Fraser Simmonds is 8 years old and lives with Duchenne muscular dystrophy, a condition which causes muscles to weaken over time. He has never been able to walk and uses a powered wheelchair. Mum Shelley explains that they have had some horrendous experiences of accessible toilets over the years:
“Often they are dark, dingy and smelly. As they house baby changing facilities, dirty nappies are left to fester and overflow which is really unpleasant. Fraser needs help removing his clothes to use the toilet and I have to kneel on the floor to support him with this; I dread to think what I’ve knelt in over the years, but what other choice is there? Regular disabled toilets are often far too small and we find ourselves in all sorts of positions trying to navigate the space! Usually I take anti-bac wipes in with us as we rarely find a clean disabled toilet because they are disrespected so much.”

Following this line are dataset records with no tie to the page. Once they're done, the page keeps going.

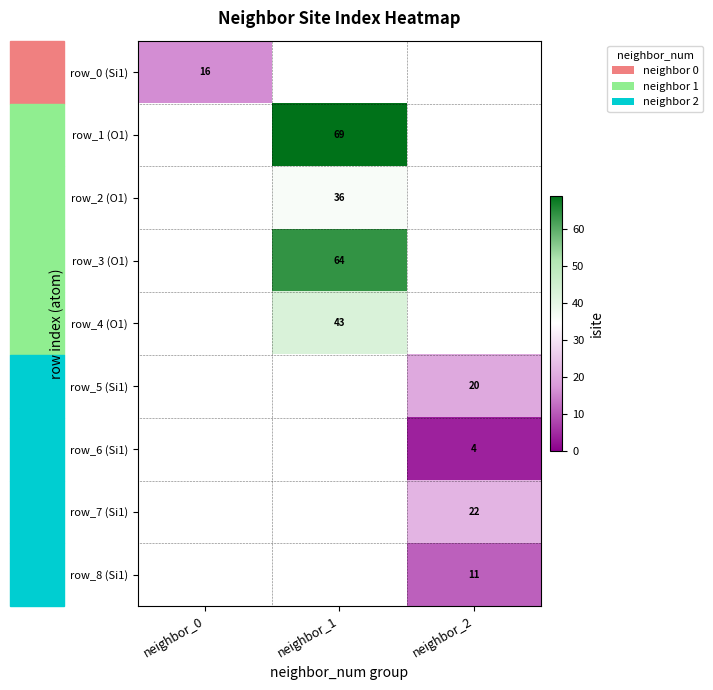

Is the value of row_1 (O1) at neighbor_1 greater than the value of row_8 (Si1) at neighbor_2?

Yes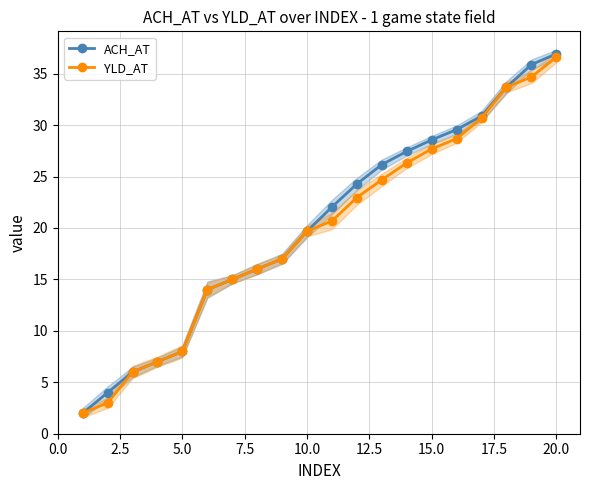

Rank the series by their maximum value, from highest to lowest.

ACH_AT, YLD_AT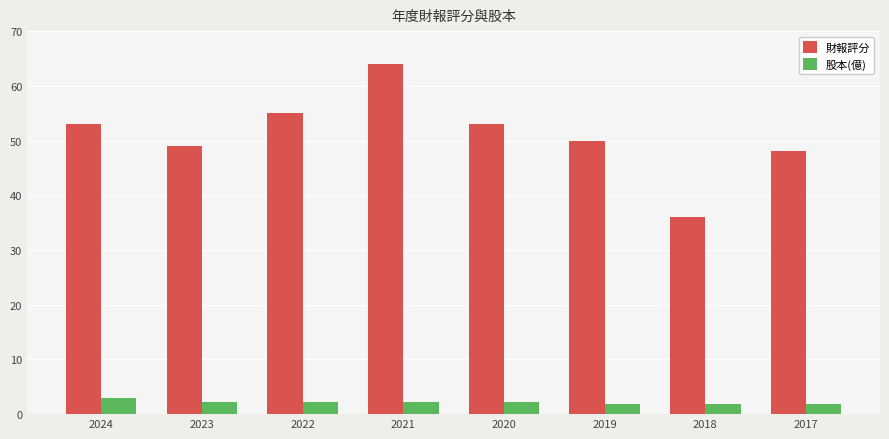

Which category has the highest value in the 股本(億) series?

2024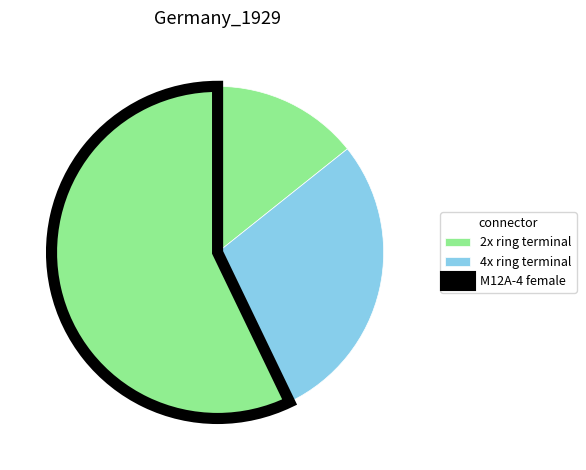

How many segments does this pie chart have?

3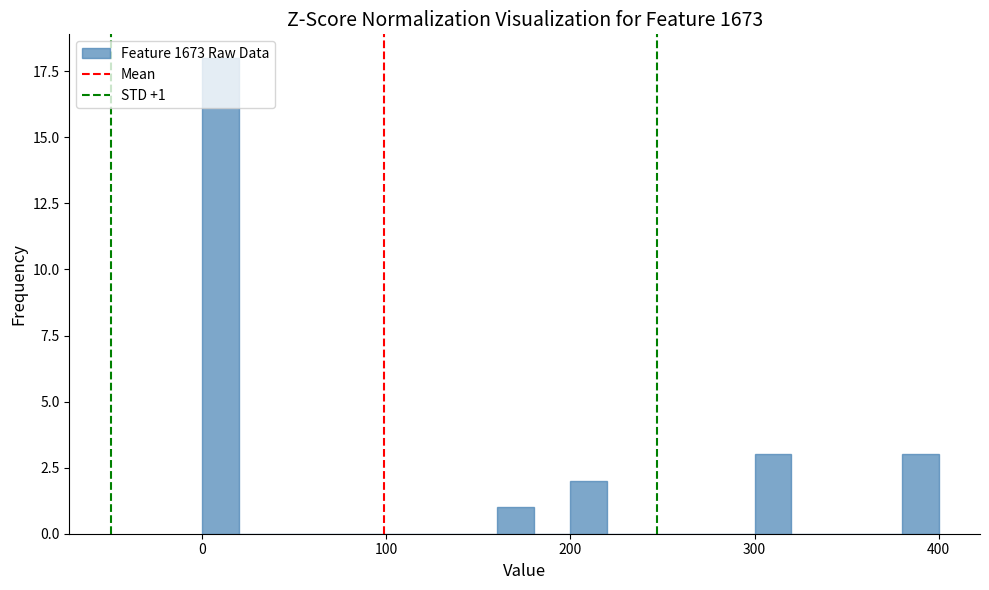

Read against the x-axis, roughly where is the centre of the tallest bar?

10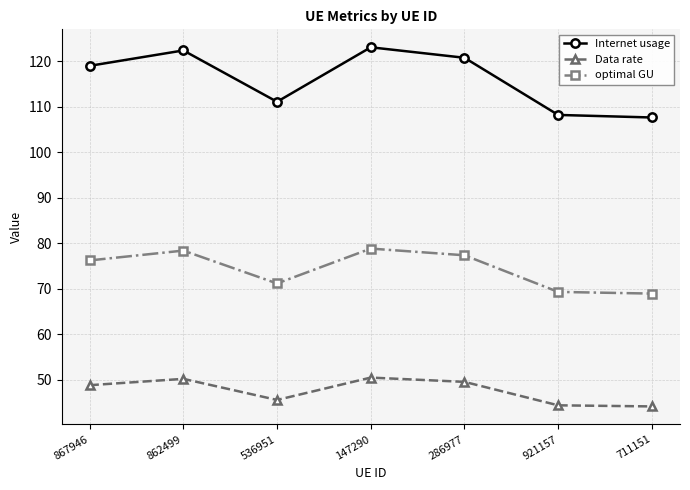

What position from the left is 711151?

7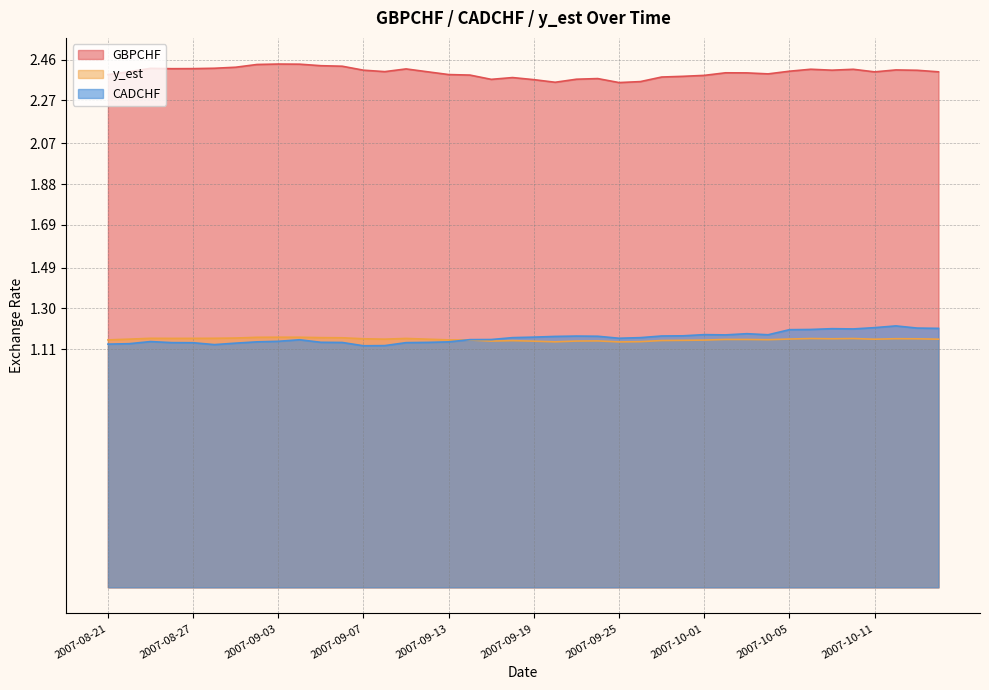

What is the difference between the highest and lowest values at 2007-09-17?

1.2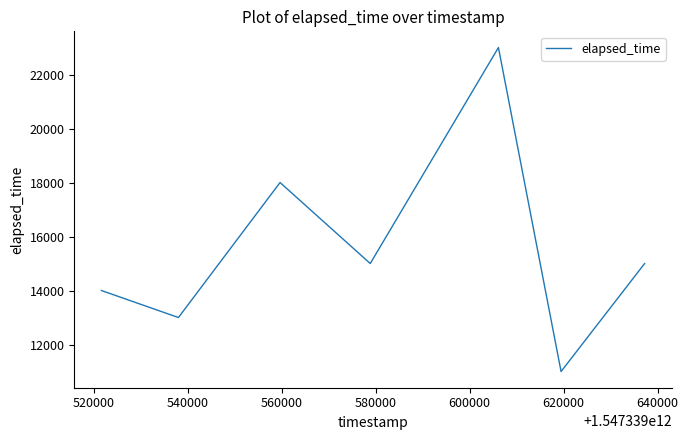

What is the difference between the maximum and minimum values?

12000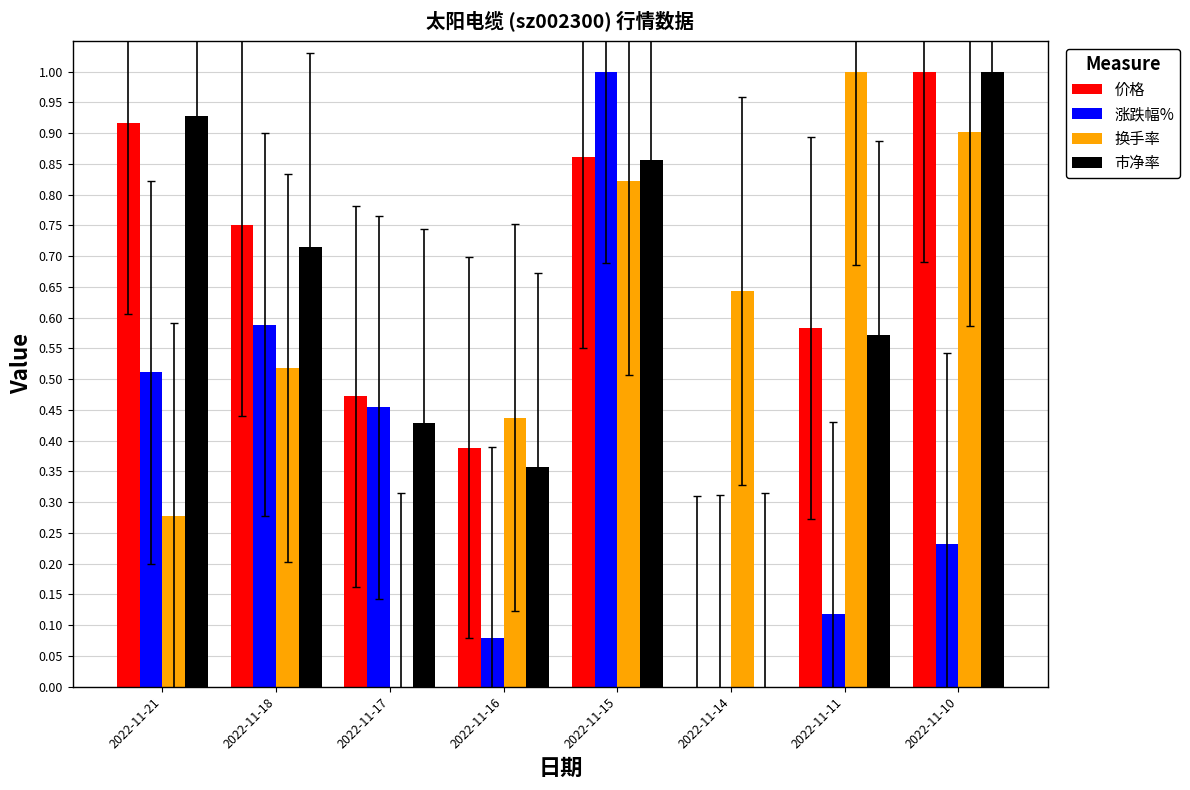

Which series has the largest total across all categories?

价格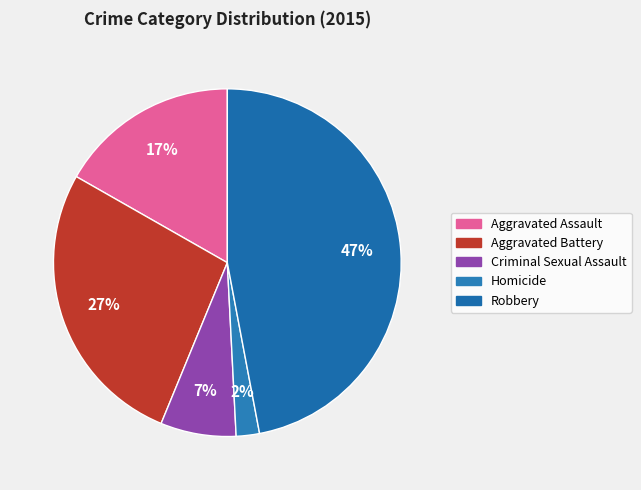

Is Aggravated Assault the majority of the pie?

No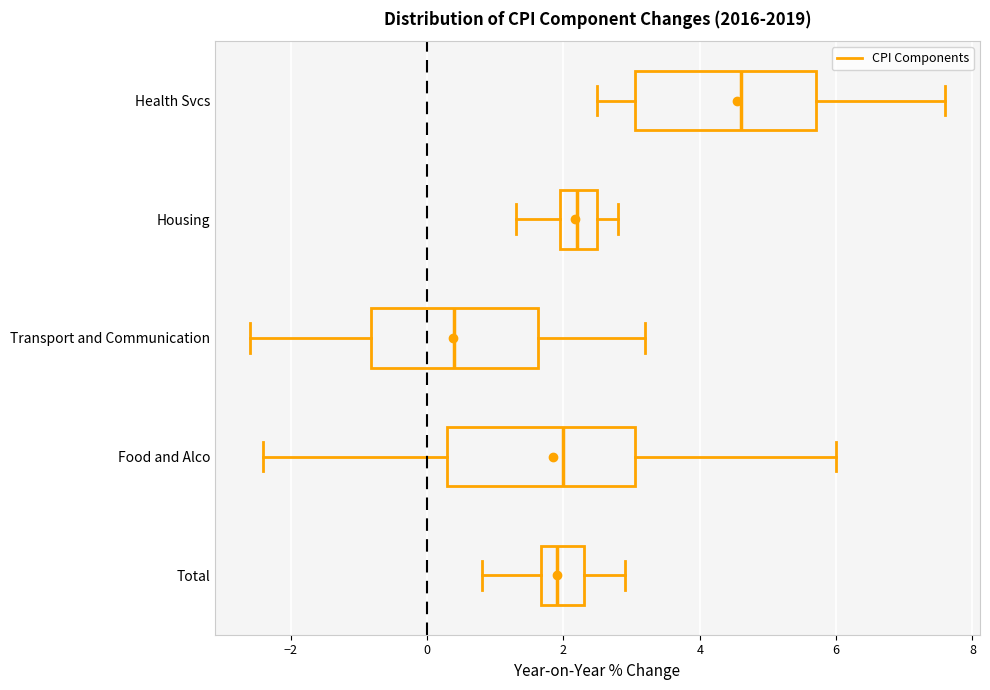

Reading bottom to top, transcribe this box plot: for each box, give where its median line is, the range the box spans, and where its two whiskers end, as read against the x-axis. The values are not printed on the chart, so give them approximately, as read against the axis.

Total: median 2.0, box 1.6 to 2.4, whiskers 0.8 to 3.0
Food and Alco: median 2.0, box 0.4 to 3.0, whiskers -2.4 to 6.0
Transport and Communication: median 0.4, box -0.8 to 1.6, whiskers -2.6 to 3.2
Housing: median 2.2, box 2.0 to 2.6, whiskers 1.4 to 2.8
Health Svcs: median 4.6, box 3.0 to 5.8, whiskers 2.6 to 7.6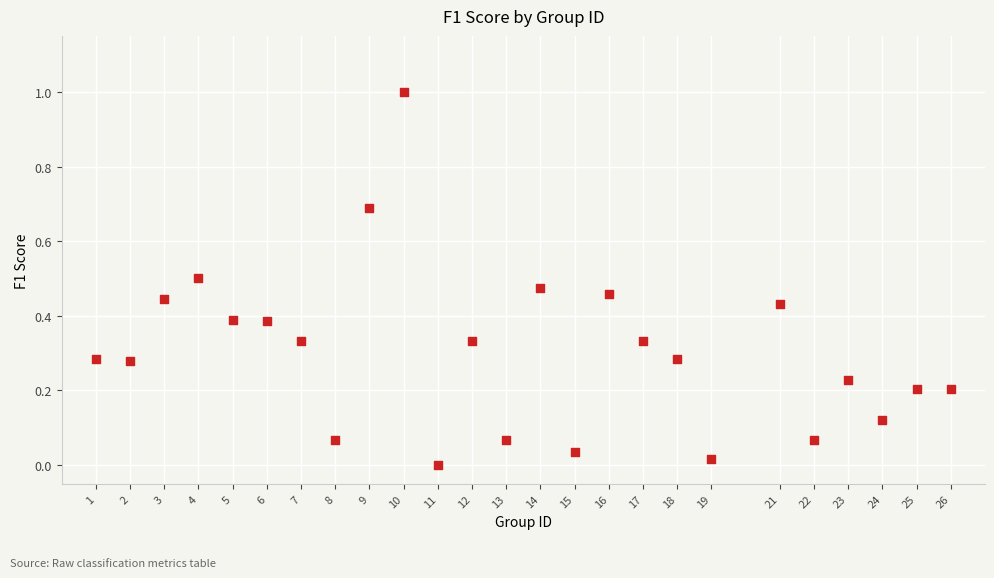

What is the range of Y values (max minus min)?

1.0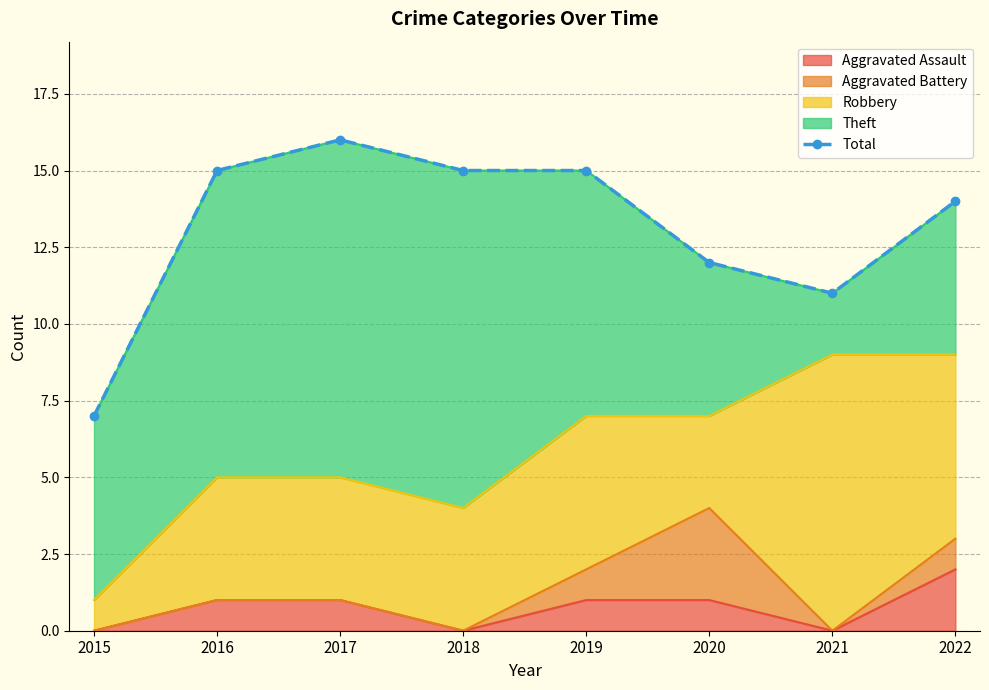

The chart shows a value of 7 at 2015. True or false?

True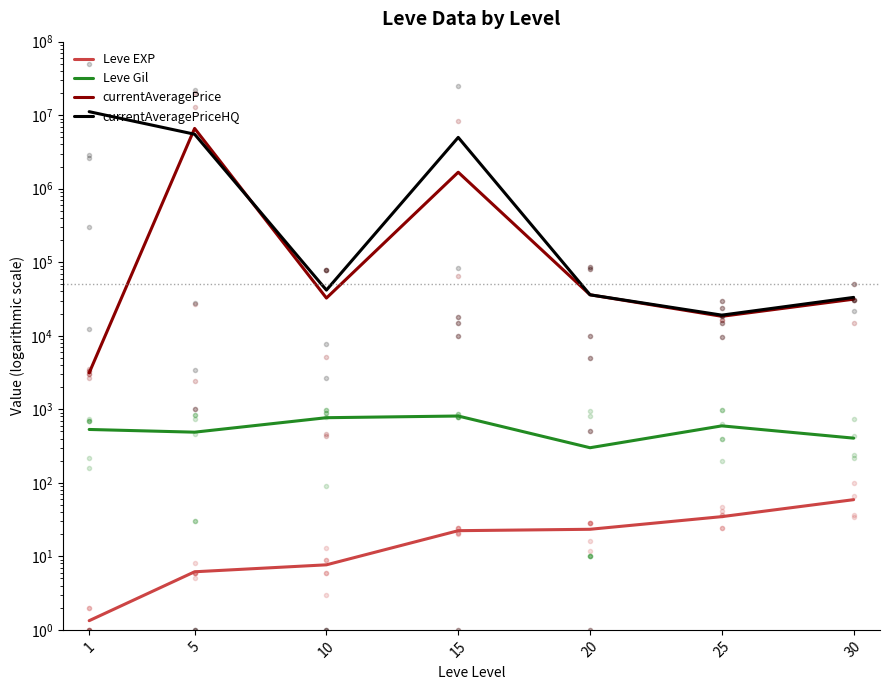

Reading right to left, transcribe all the data shown in this chart.

Leve EXP: 59.0	34.7	23.3	22.3	7.7	6.2	1.3
Leve Gil: 405.0	595.0	300.0	810.0	768.3	488.3	531.7
currentAveragePrice: 31451.0	18389.0	36077.6	1675919.8	32567.8	6606036.4	3131.3
currentAveragePriceHQ: 33247.5	19081.8	36077.6	4988431.8	41796.0	5508183.0	11165467.4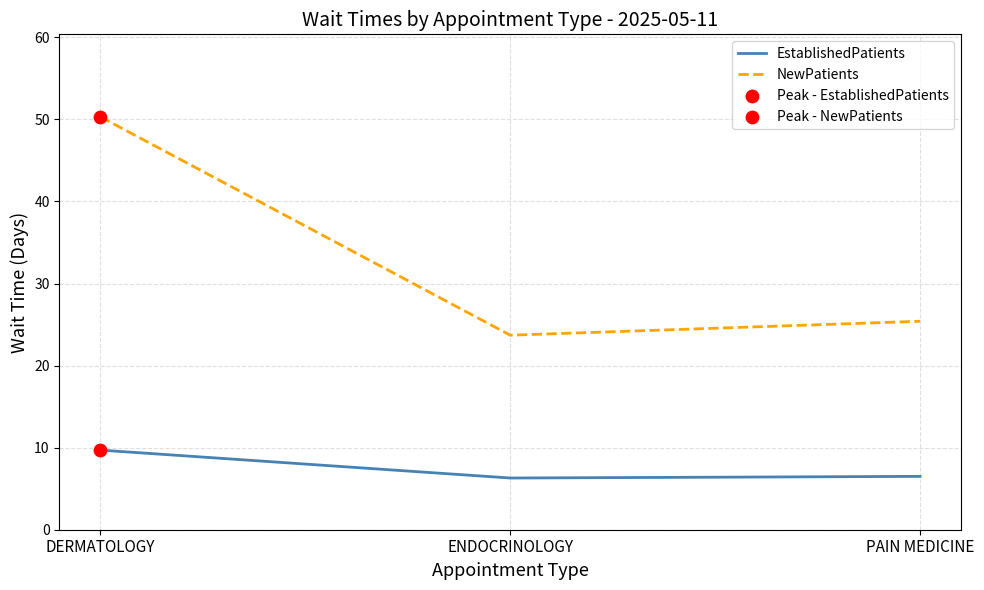

At how many categories does at least one series exceed 16?

3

Changing Places toilets have been a vital addition to the lives of the Simmonds Family when out and about: “We like to explore different places and have lots of adventures and Changing Places allow us to do that without the stress of wondering what the loo will be like” Shelley explains, “It makes such a difference to open the door of a Changing Places and find a bright and clean space waiting for us! Changing Places make disabled people feel like they matter; going to the toilet is a basic human right and everyone deserves the same dignity.”
The Simmonds Family are passionate campaigners for Changing Places toilets - a couple of years ago Fraser featured in a campaign with the Department for Transport highlighting the importance of the adult size changing bench and hoist, and Shelley joined other campaigners at the “Looathon” event at Baker Street a couple of years ago where she got her “pants down for equality”!